Photo by Suriyawut Suriya on Getty Images

Most people, and the businesses they work for, carry assumptions about what life should look like at 66 or 67. The questions come easily: “Do you have plans to retire?” “When will you retire?” “Haven’t you had enough of the daily grind?”

Yes, I have, but what do you do when you simply cannot afford to retire?

That is my reality. If I were pushed out of my current job, finding another would be nearly impossible, unless I were willing to accept minimum wage. Age, it seems, narrows your options just when you need them most.

The data reinforces what many of us are quietly living through.
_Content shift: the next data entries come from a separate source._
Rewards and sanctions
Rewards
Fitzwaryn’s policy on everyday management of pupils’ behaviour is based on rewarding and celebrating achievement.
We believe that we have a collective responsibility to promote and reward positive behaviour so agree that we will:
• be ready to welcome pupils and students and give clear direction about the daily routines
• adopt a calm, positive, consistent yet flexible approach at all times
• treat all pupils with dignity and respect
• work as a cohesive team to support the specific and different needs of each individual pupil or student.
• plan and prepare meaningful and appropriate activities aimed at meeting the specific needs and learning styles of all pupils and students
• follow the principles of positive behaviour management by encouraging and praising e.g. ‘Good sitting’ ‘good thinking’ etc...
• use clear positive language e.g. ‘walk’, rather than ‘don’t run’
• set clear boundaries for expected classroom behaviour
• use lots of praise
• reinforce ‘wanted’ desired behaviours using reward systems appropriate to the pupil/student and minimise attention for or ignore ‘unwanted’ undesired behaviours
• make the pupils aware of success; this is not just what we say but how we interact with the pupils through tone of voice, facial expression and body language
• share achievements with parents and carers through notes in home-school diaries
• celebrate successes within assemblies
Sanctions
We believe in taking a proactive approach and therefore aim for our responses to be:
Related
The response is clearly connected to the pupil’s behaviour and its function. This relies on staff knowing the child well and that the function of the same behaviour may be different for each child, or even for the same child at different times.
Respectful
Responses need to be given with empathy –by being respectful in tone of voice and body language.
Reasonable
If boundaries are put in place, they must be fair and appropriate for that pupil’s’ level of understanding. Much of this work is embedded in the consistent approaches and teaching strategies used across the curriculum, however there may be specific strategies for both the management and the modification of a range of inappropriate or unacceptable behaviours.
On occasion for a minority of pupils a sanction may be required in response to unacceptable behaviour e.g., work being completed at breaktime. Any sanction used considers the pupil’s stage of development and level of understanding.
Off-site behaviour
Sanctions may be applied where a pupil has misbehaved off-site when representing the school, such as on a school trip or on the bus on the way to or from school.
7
The National Council on Aging reports that lower-income adults die, on average, nine years earlier than the wealthiest 20%. The same research shows that more than 45% of older-adult households (over 19 million) do not earn enough to cover basic living costs.

Wealth and longevity are closely linked, while millions of older adults remain financially insecure. I never expected to be one of them. I did everything we were told to do: saved money, contributed to an RRSP, bought a home. Yet the mortgage remains, and bills continue to drain what little cushion exists.

Do I feel frustrated? At times, yes. I have spent more than 30 years helping build profitable companies for others. They now live in mansions; I live in a modest, solid home. I am not ungrateful, but I am realistic.

The question that lingers is whether my savings will be enough for my wife and family to manage the costs of the future. Among the people I know, few are wealthy. Most are working- or middle-class, living month to month, paycheque to paycheque. Like me, they assumed things would turn out differently.

I worry about what lies ahead. Research suggests that roughly 81% of older households are unprepared to withstand a major financial shock, whether that is widowhood, serious illness, or the need for long-term care. We are not ready, and the consequences are not abstract.

That divide is not just economic; it is emotional. At this stage of life, uncertainty feels heavier. I find myself confronting fear: fear of instability, of dependence, of leaving my family vulnerable.

Meanwhile, public conversation continues to revolve around wealth: on television, in politics, and across business circles. Money dominates the discussion, even as many older adults feel increasingly excluded from it.

Time moves forward. Savings feel thinner, and optimism becomes harder to sustain.

What remains is hope; hope that something shifts, that the system acknowledges this growing gap, and that people like me are not left to navigate the final chapters of our lives in quiet uncertainty.